** Opening Given information block **

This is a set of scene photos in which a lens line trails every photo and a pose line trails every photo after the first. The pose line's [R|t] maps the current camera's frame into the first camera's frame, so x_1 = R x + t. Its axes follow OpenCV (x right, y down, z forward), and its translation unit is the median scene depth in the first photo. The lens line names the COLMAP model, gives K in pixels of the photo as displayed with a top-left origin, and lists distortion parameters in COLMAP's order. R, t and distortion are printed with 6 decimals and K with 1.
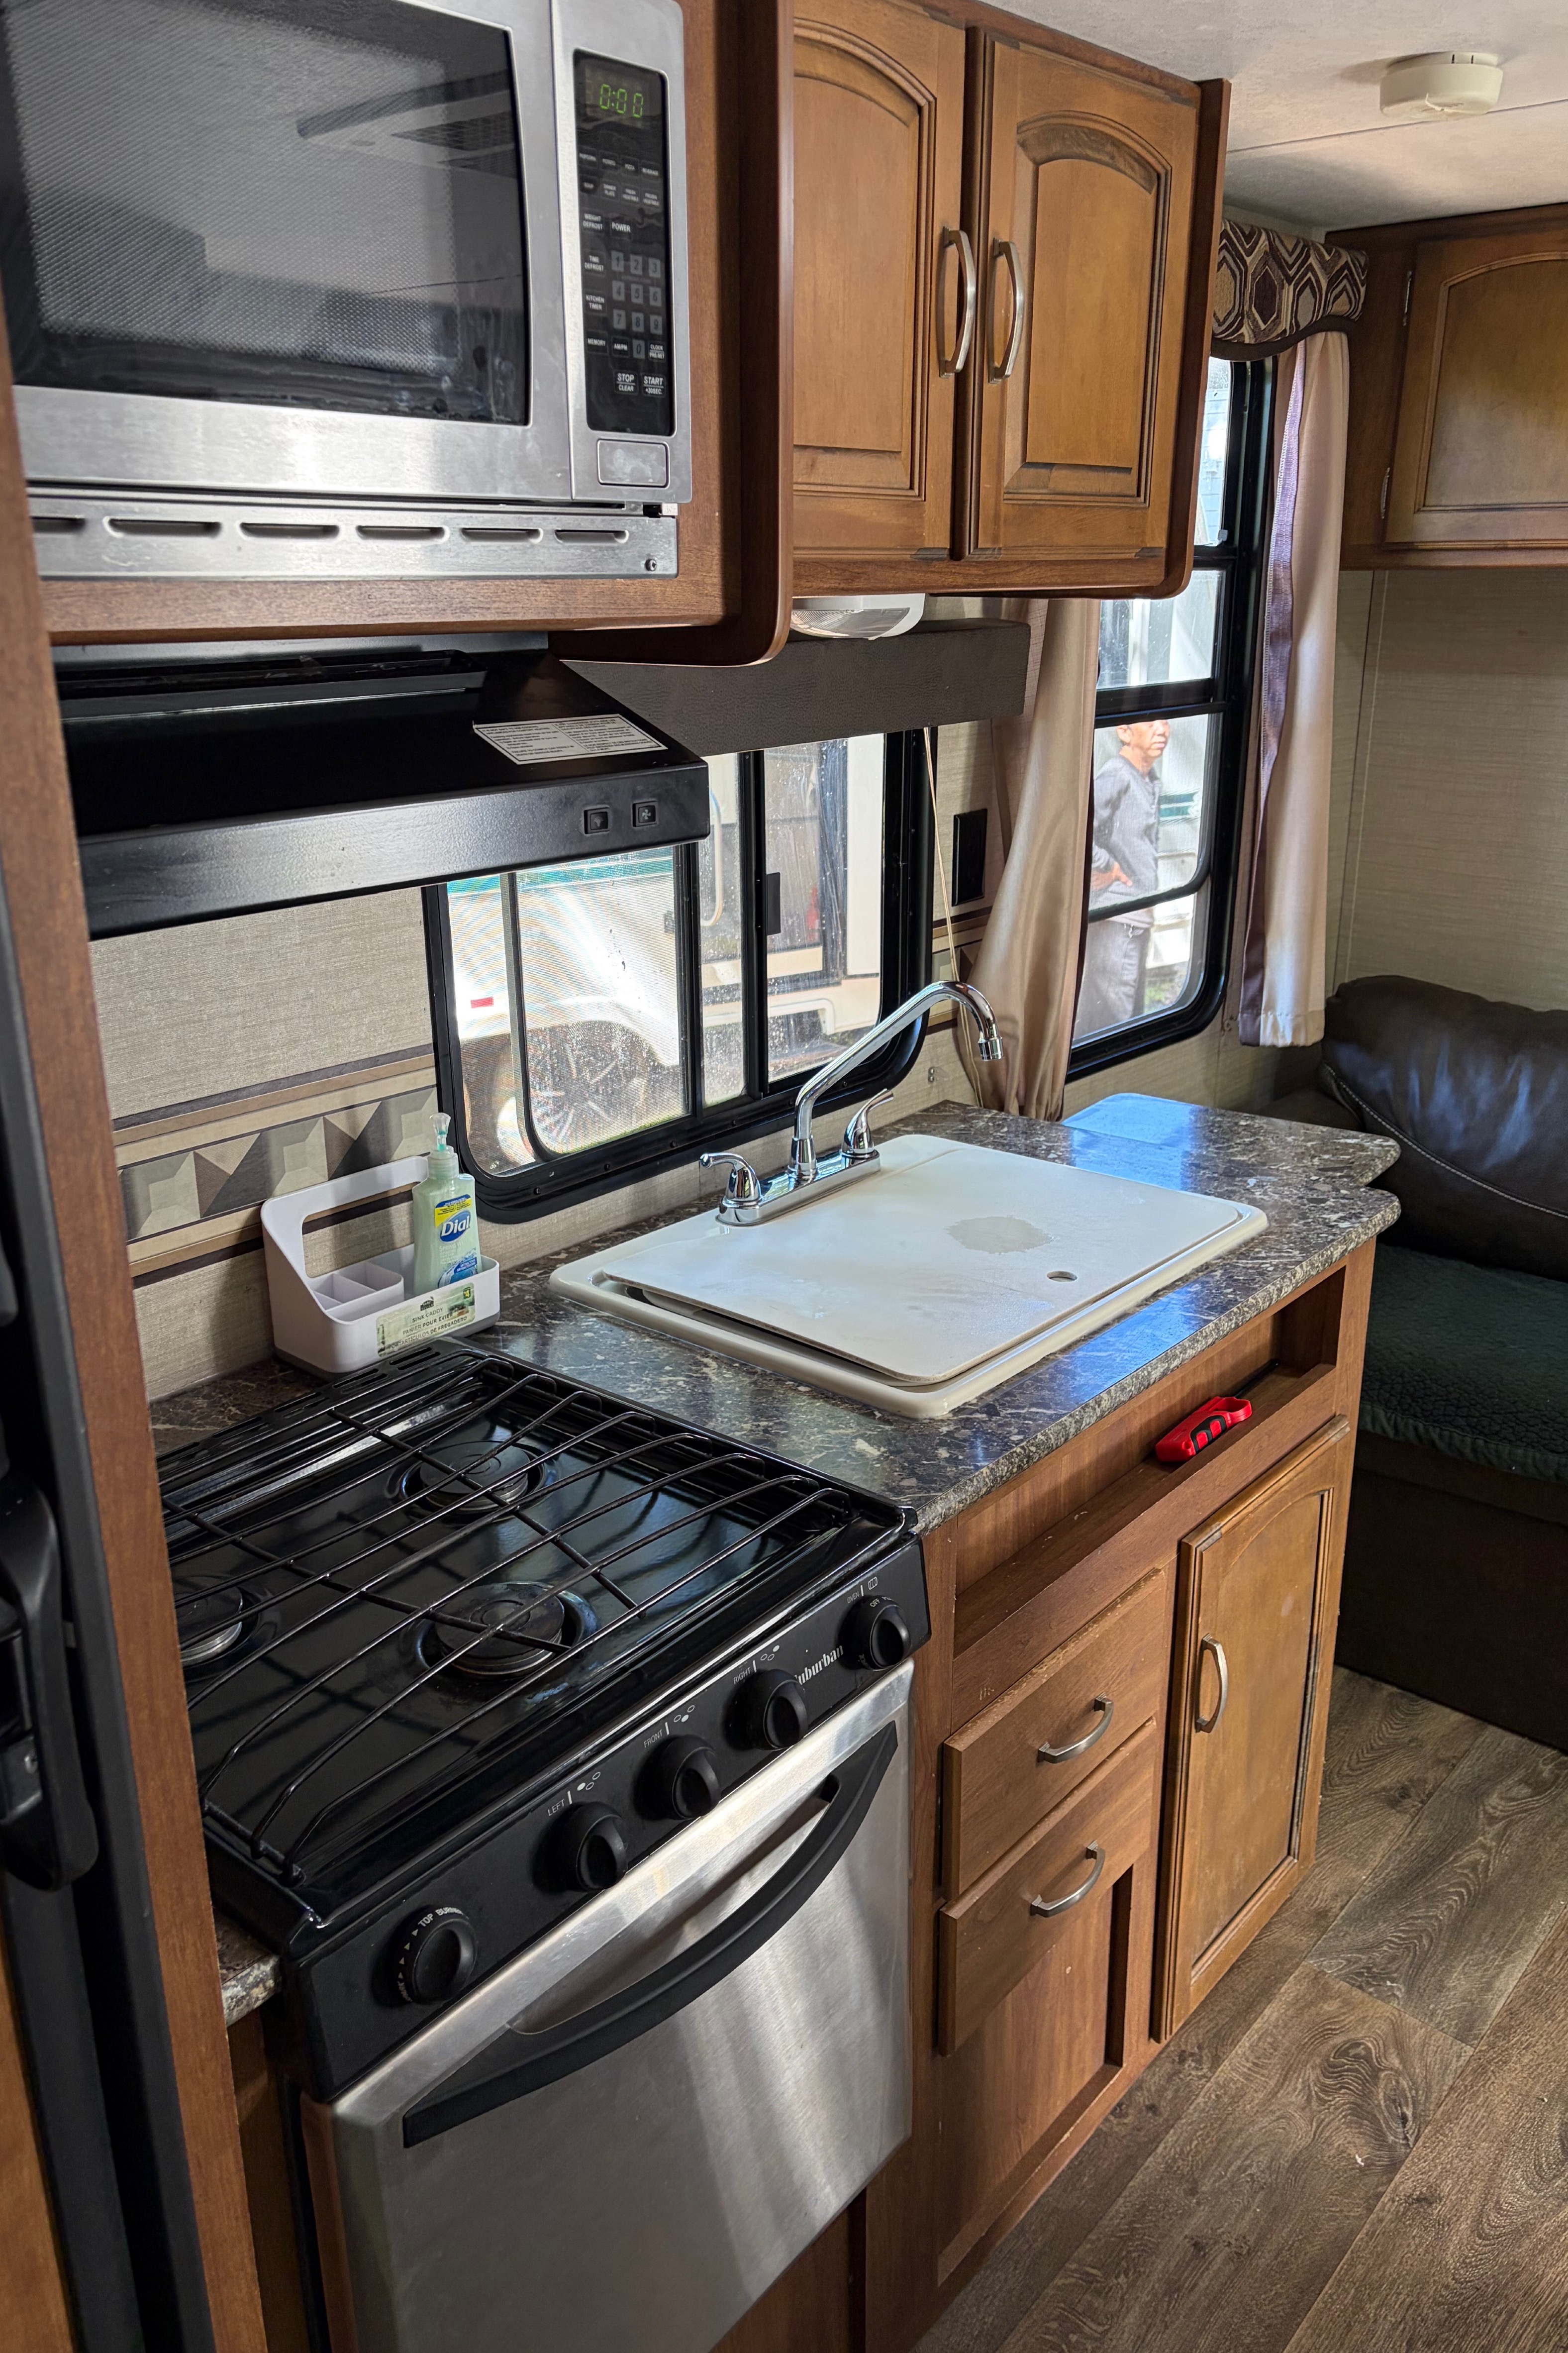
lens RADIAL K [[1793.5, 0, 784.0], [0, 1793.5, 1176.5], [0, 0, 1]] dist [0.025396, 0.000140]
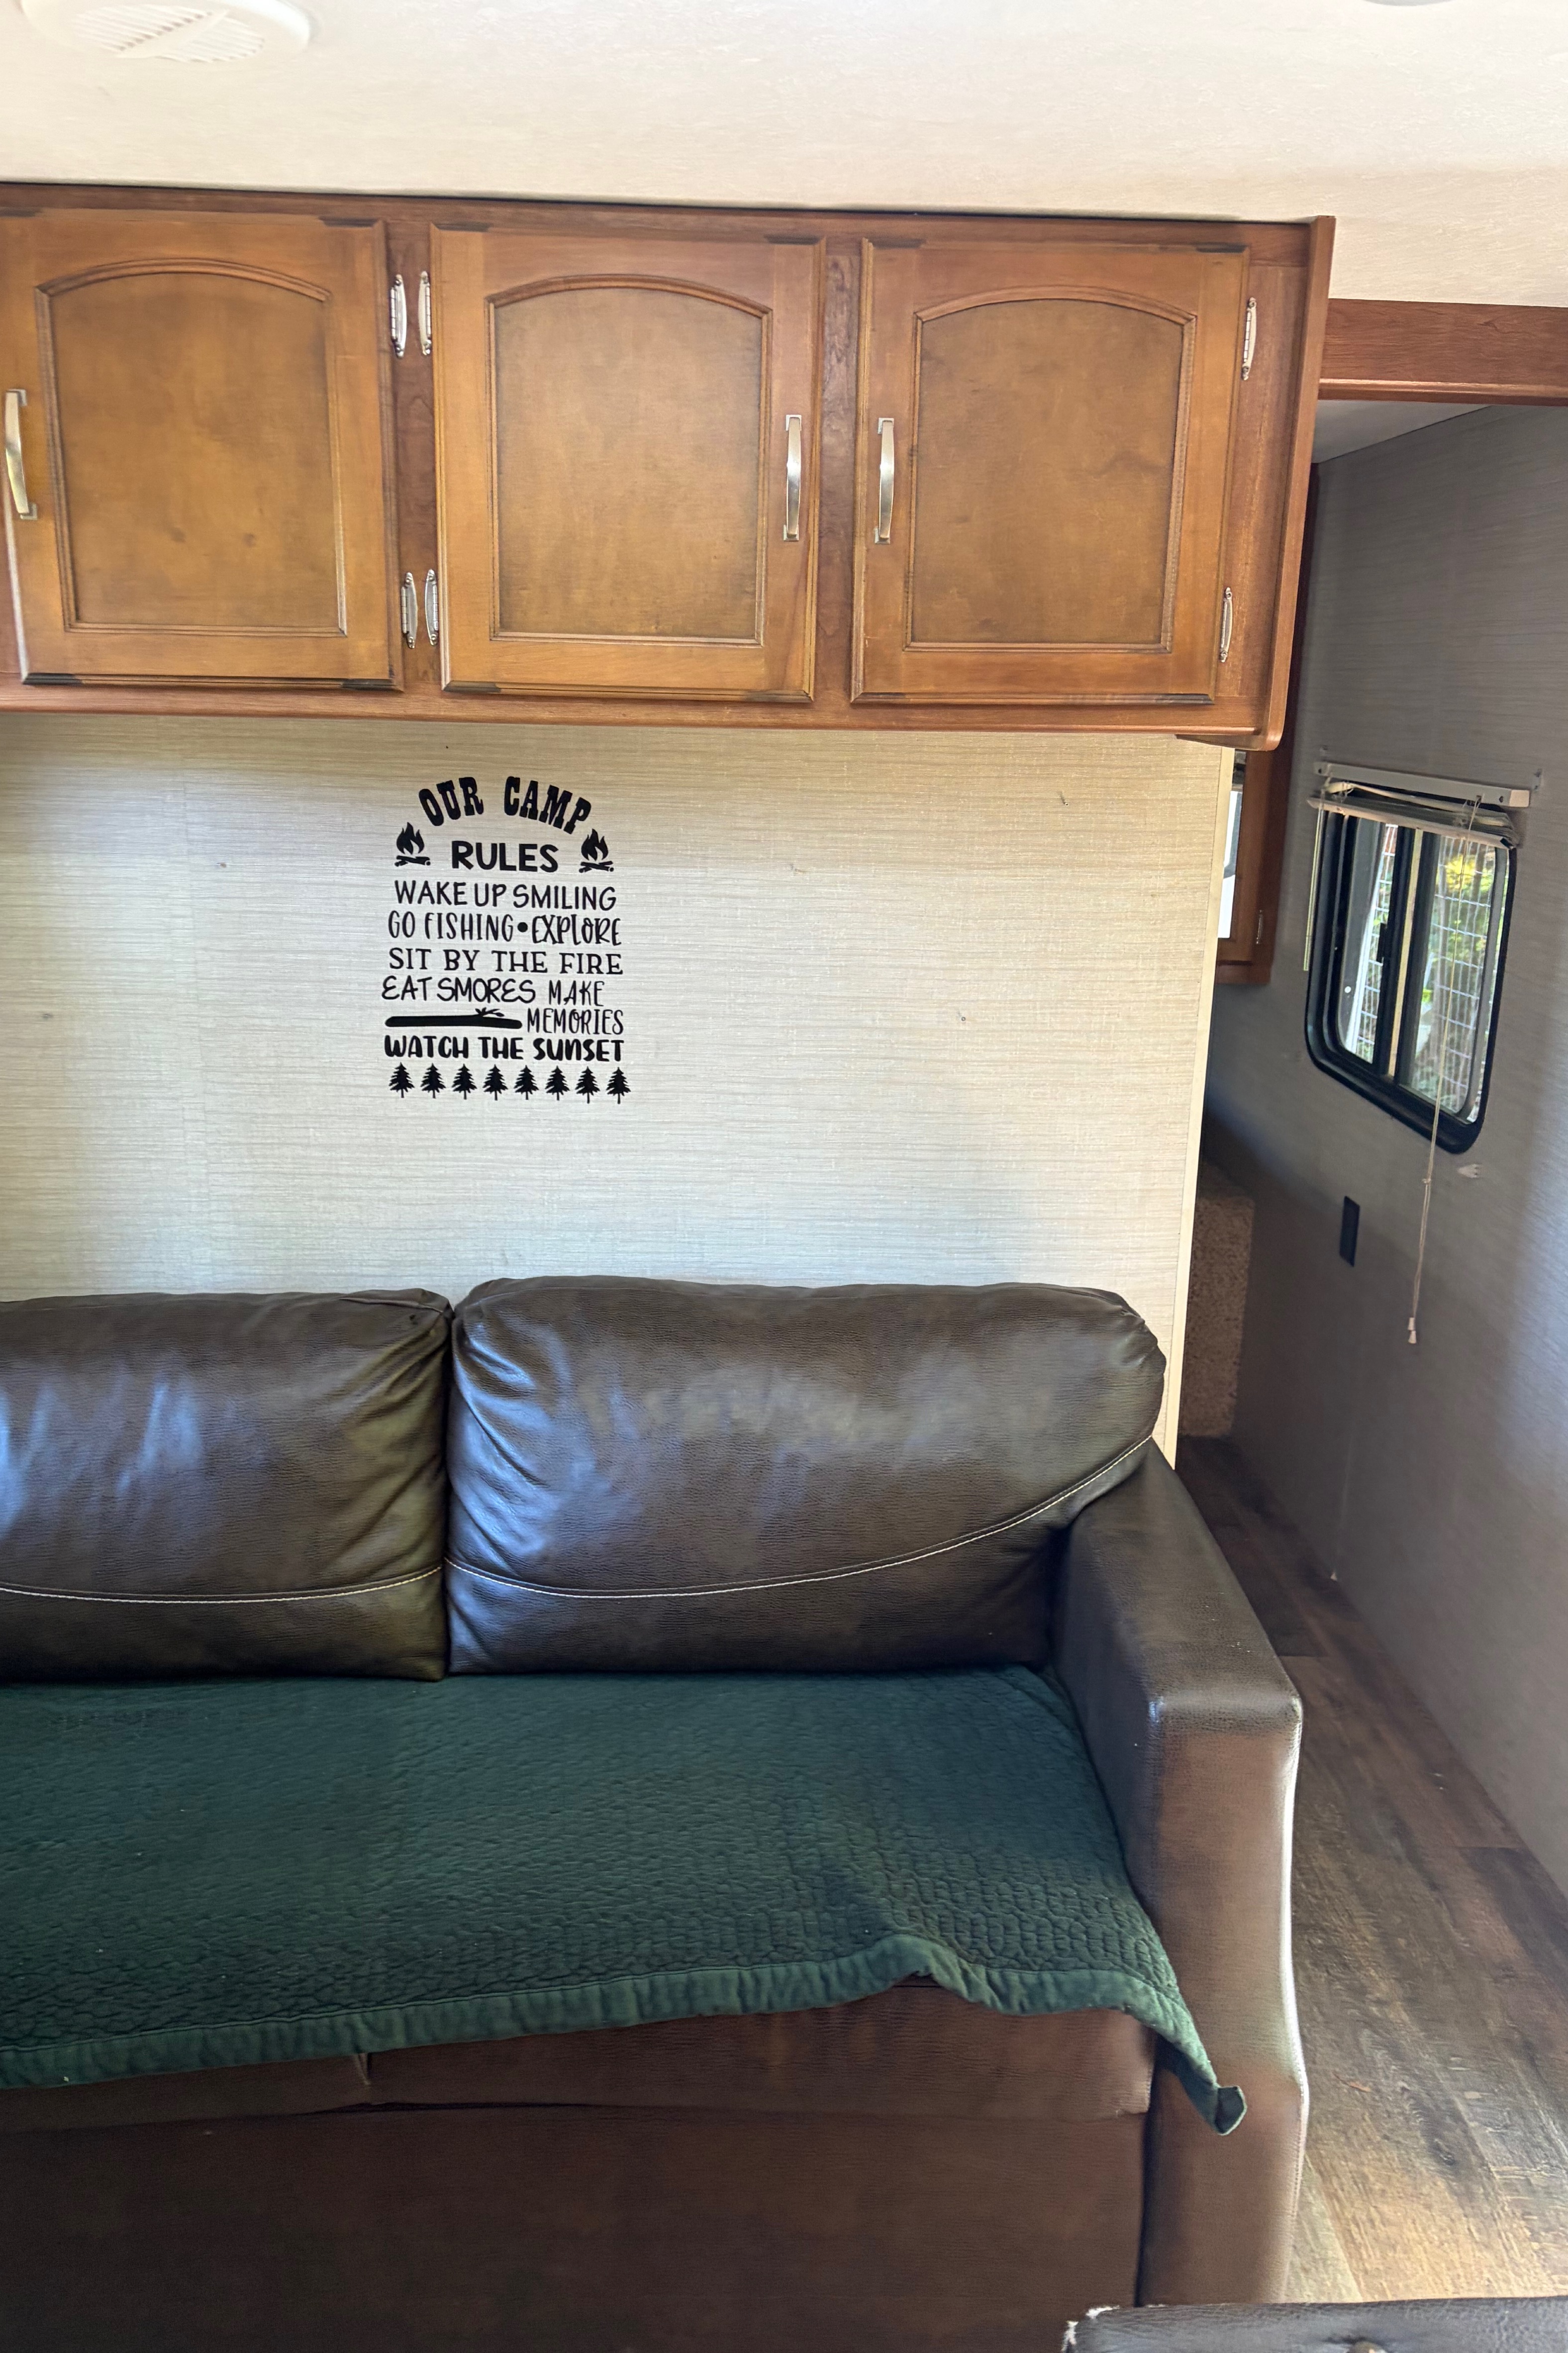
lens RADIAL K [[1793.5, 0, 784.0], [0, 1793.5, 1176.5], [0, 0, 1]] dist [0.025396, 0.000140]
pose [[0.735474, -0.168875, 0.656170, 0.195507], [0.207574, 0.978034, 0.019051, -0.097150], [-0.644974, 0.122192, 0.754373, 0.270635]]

** Closing Given information block **
** Opening Given information block **

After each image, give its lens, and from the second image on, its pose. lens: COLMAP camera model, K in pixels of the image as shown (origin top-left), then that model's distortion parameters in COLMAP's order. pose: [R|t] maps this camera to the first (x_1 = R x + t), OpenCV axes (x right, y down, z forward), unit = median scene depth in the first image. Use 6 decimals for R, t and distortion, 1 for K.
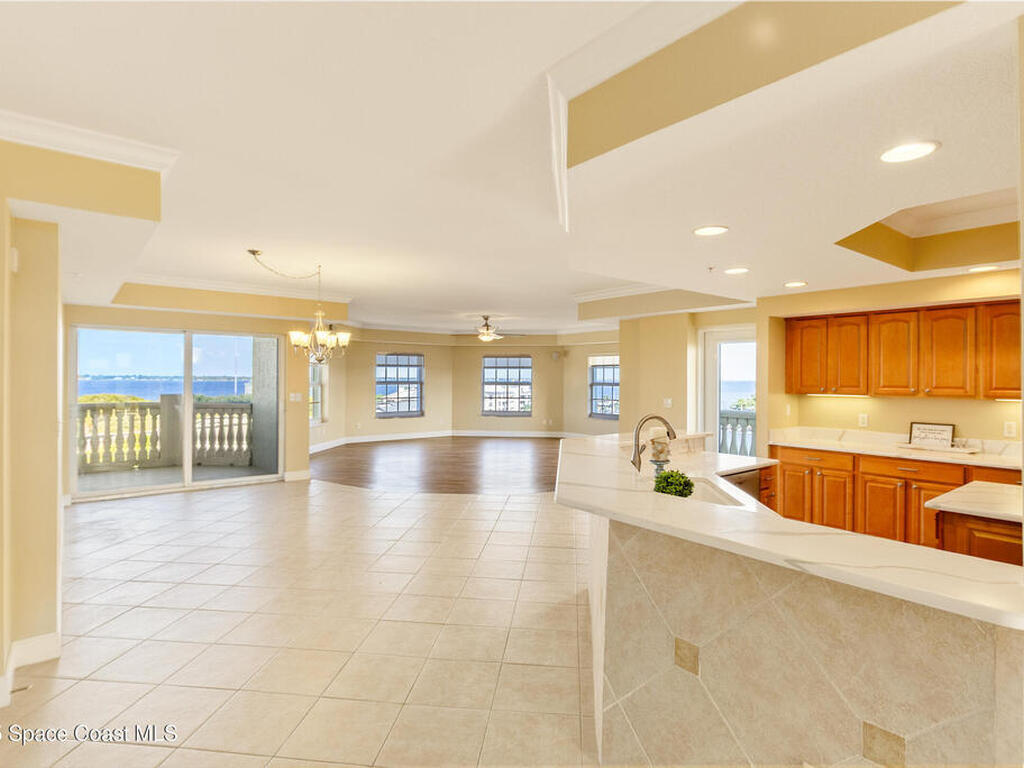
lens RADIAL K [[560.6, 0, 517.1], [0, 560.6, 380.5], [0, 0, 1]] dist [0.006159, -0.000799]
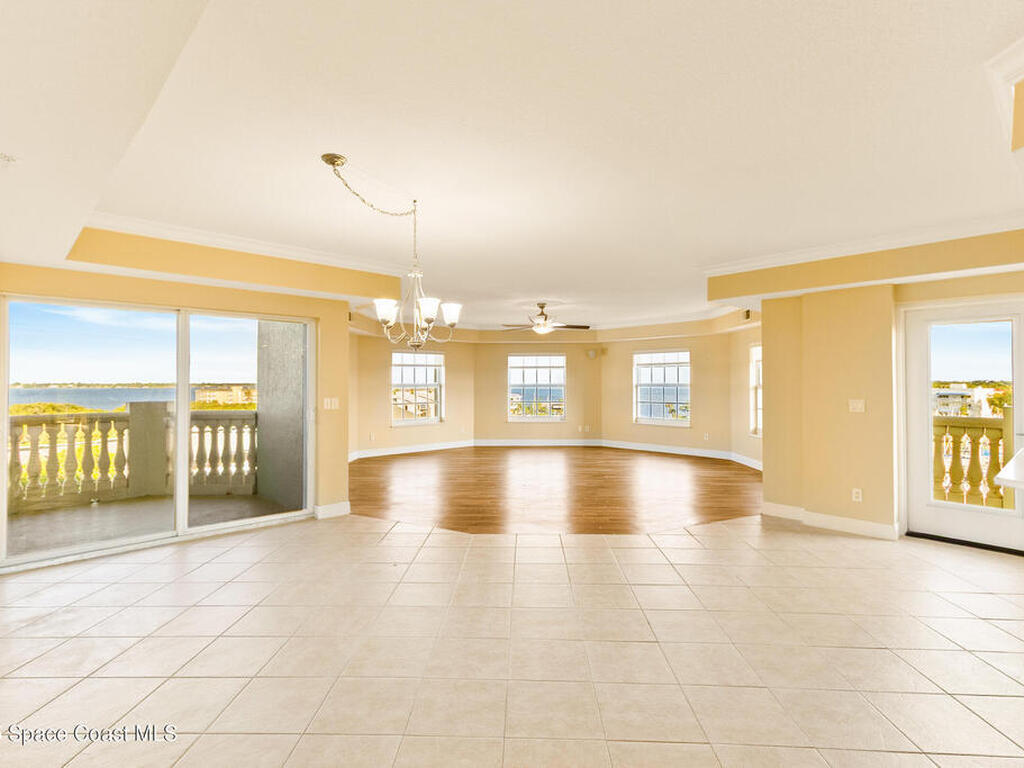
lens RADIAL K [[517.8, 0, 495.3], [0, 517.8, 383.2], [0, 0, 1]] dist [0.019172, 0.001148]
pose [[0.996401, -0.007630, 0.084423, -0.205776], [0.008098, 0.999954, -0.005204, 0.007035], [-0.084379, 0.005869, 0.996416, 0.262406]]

** Closing Given information block **

▸ What the task asks:
Please give the records from the line that has "This is a set" through the line that has "0.122192, 0.754373, 0.270635]]" as a numbered list, leaving out blank lines and the pictures.

▸ Answer box:
1. This is a set of scene photos in which a lens line trails every photo and a pose line trails every photo after the first. The pose line's [R|t] maps the current camera's frame into the first camera's frame, so x_1 = R x + t. Its axes follow OpenCV (x right, y down, z forward), and its translation unit is the median scene depth in the first photo. The lens line names the COLMAP model, gives K in pixels of the photo as displayed with a top-left origin, and lists distortion parameters in COLMAP's order. R, t and distortion are printed with 6 decimals and K with 1.
2. lens RADIAL K [[1793.5, 0, 784.0], [0, 1793.5, 1176.5], [0, 0, 1]] dist [0.025396, 0.000140]
3. lens RADIAL K [[1793.5, 0, 784.0], [0, 1793.5, 1176.5], [0, 0, 1]] dist [0.025396, 0.000140]
4. pose [[0.735474, -0.168875, 0.656170, 0.195507], [0.207574, 0.978034, 0.019051, -0.097150], [-0.644974, 0.122192, 0.754373, 0.270635]]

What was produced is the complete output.